Digital in-fill for Turtle Soup

FALKINER FABRICS, Melbourne (manufacturer); Bee TAPLIN (designer); Jane HILL
Turtle soup, fabric length (c. 1955)
cotton union cloth
123.0 x 122.0 cm irreg.
National Gallery of Victoria, Melbourne
Presented by the artist, 1987
CT26-1987

When the NGV’s flat textiles were assessed by textile conservators in preparation for the Mid-Century Modern exhibition, it was observed that a large section of the textile by Bee Taplin named Turtle Soup (c.1955) was missing.  It had been acquired in this state in 1987 when the work was presented to the NGV by the artist. In fact the loss, which was cut from the bottom lower quadrant of the textile, equated to about 14 % of the printed area.   Without a suitable in-fill this loss would likely prove distracting to exhibition viewers.

 

Possible in-fill options were discussed with curators Kirsty Grant and Katie Somerville and both felt that an in-fill was essential. While a plain mid-tone fabric was considered, replicating the original design was felt to be the more desirable solution.  In the past conservators may have considered hand printing or painting an in-fill such as this, however such repairs were often technically challenging and time consuming.  In more recent years, digital printing has been used in museums and galleries around the world as a means of replicating patterns for conservation purposes.  Its application can be relatively quick and easy and if the area of fabric missing can be replicated by matching a repeat in the textile, the result should be highly accurate.

 

NGV textile conservators have used digital printing in-fills for several projects in the past, carried out by off-site printers; however the complexity of matching the scale and colour of a textile which cannot usually be taken to the printer is a disadvantage in the busy lead up to an exhibition.

 

Textile conservators spoke to the NGV Photography team to assess whether digital printing on fabric could be done in-house.
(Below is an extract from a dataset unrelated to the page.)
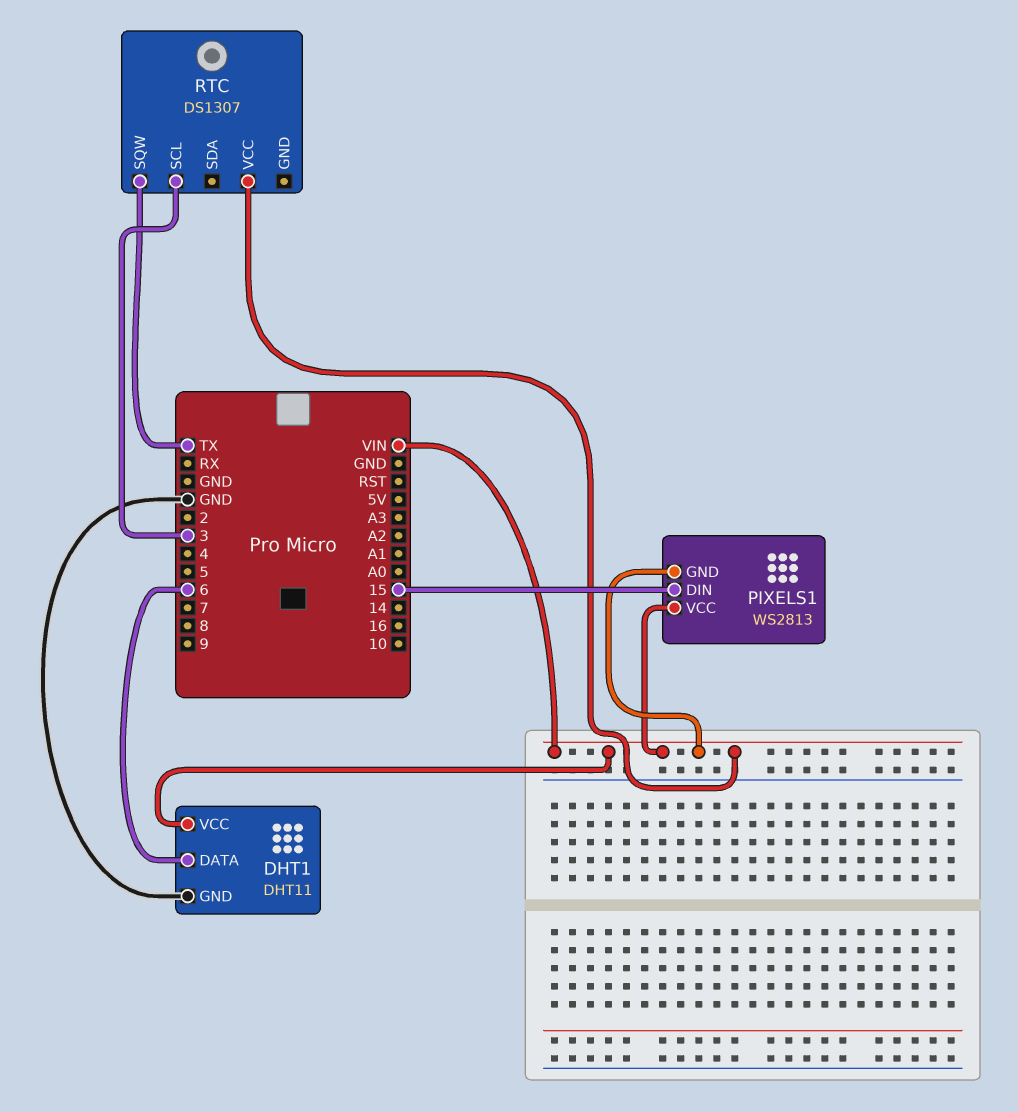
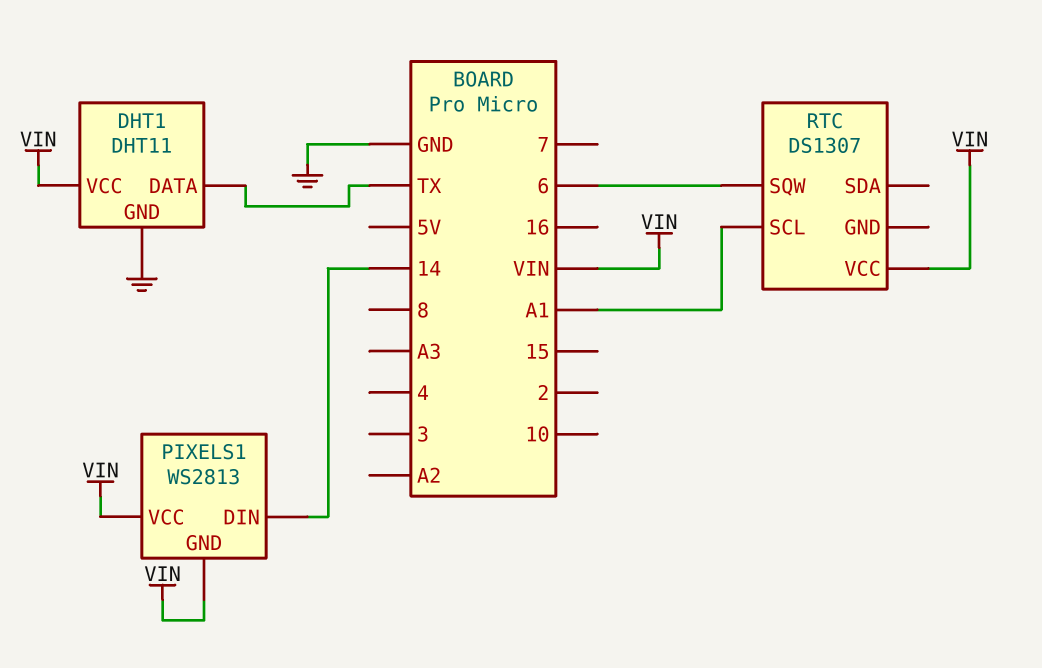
DHT1 pin DATA: 6 -> TX
PIXELS1 pin DIN: 15 -> 14
RTC pin SCL: 3 -> A1
RTC pin SQW: TX -> 6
The response was positive.  A high resolution image of the textile already existed  and it was possible to source a linen fabric which was a good match for the ground fabric. NGV Photographic  Imaging Technician, Phillip White, manipulated the digital image using Adobe Photoshop and carried out test prints on the linen fabric. At the same time, conservators assessed the stability of the printing by testing its wet fastness and the possibility of pigment transfer.  There results were positive but it was clear that several days were required for the pigment to fully dry.  Furthermore, while it is likely that a near perfect colour match was possible, textile conservators specified that the tones be not matched precisely. The aim is for the in-fill to visually blend into the work, but it should remain obvious to the viewer what is non-original material when studied in detail.  In addition, the exhibition label clearly states that the work has a digital in-fill.

 

Once the printed in-fill had dried for several days it was ready to attach. It was carefully aligned with the printed design on the original textile and stitched in place.  The in-fill will be removed after the exhibition and stored separately from the textile but, should the textile be required for display in the future it can easily be re-attached.